Yargıtay 3. Hukuk Dairesi, yardım nafakasının ahlak kuralları ile geleneklerin zorunlu kıldığı sosyal bir ödev olduğunu ve kanun koyucunun bunu kişilerin ve toplumun vicdanına bıraktığına dikkat çekerek şunları belirtti:
"Yardım nafakası, zarurete düşen hısmın yaşamını sürdürebilmesi için zorunlu yardım isteğidir. Yardım nafakası isteyenin kusuru ile yardıma muhtaç duruma düşmüş olması, yükümlüyü borcundan kurtarmamaktadır. Aile bağlarının herhangi bir nedenle zayıflamış olması da yükümlülüğü ortadan kaldıran bir neden olarak düzenlenmemiştir. Yardım nafakasının koşulları objektiftir ve bu koşulların gerçekleşmesi halinde nafaka borcu doğmaktadır. Aileye karşı vazifelerini ağır surette ihmal edenlerin, nafaka isteyemeyeceği Medeni kanun'un 510. maddesi uyarınca kabul edilmektedir. Uygulamada, aile bağlarının temelinden sarsılması halinde nafaka yükümlülüğünün ortadan kalkacağı kabul edilmektedir. Davacı 70 yaşlarında, nafaka yükümlüsü oğul refah içerisindedir. Aile bağları babanın kusuru ile zayıflamıştır. Ne var ki, Medeni Kanun'un 2. maddesindeki dürüstlük kuralı, bu koşullarda davalı oğlun nafaka yükümlülüğünü ortadan kaldıran bir neden olarak kabul edilmemelidir. Oğlun, yardıma muhtaç duruma gelmiş olan babasına karşı asgari yaşama giderlerini karşılama borcu, dürüstlük kuralı gereği ortadan kaldırılamaz. Aksini gerektirir. Zira, altsoyun (oğlun) üstsoya(babaya) karşı yardım yükümlülüğü ile üstsoyun altsoya karşı olan yardım yükümlülüğünün ahlaki, geleneksel ve toplumsal nedenleri farklıdır."

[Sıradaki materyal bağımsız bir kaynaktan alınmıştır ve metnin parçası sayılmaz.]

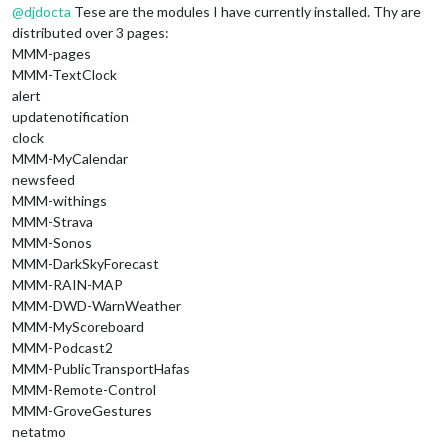
@
djdocta
Tese are the modules I have currently installed. Thy are
distributed over 3 pages:
MMM-pages
MMM-TextClock
alert
updatenotification
clock
MMM-MyCalendar
newsfeed
MMM-withings
MMM-Strava
MMM-Sonos
MMM-DarkSkyForecast
MMM-RAIN-MAP
MMM-DWD-WarnWeather
MMM-MyScoreboard
MMM-Podcast2
MMM-PublicTransportHafas
MMM-Remote-Control
MMM-GroveGestures
netatmo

Yargıtay, verdiği kararda "Herkes yardım etmediği takdirde yoksulluğa düşecek olan üstsoyu ve altsoyu ile kardeşlerine nafaka vermekle yükümlüdür. Aile bağları, babanın kusuru ile zayıflamasına rağmen, oğlun yardıma muhtaç hale gelmiş olan babasının asgari yaşama giderlerini karşılaması gerekir" görüşünü dile getirdi.
Bu kararın ardından, refah içerisinde yaşayan çocuklar, yoksul duruma düşen anne ve babalarına nafaka ödemek zorunda kalabilecek.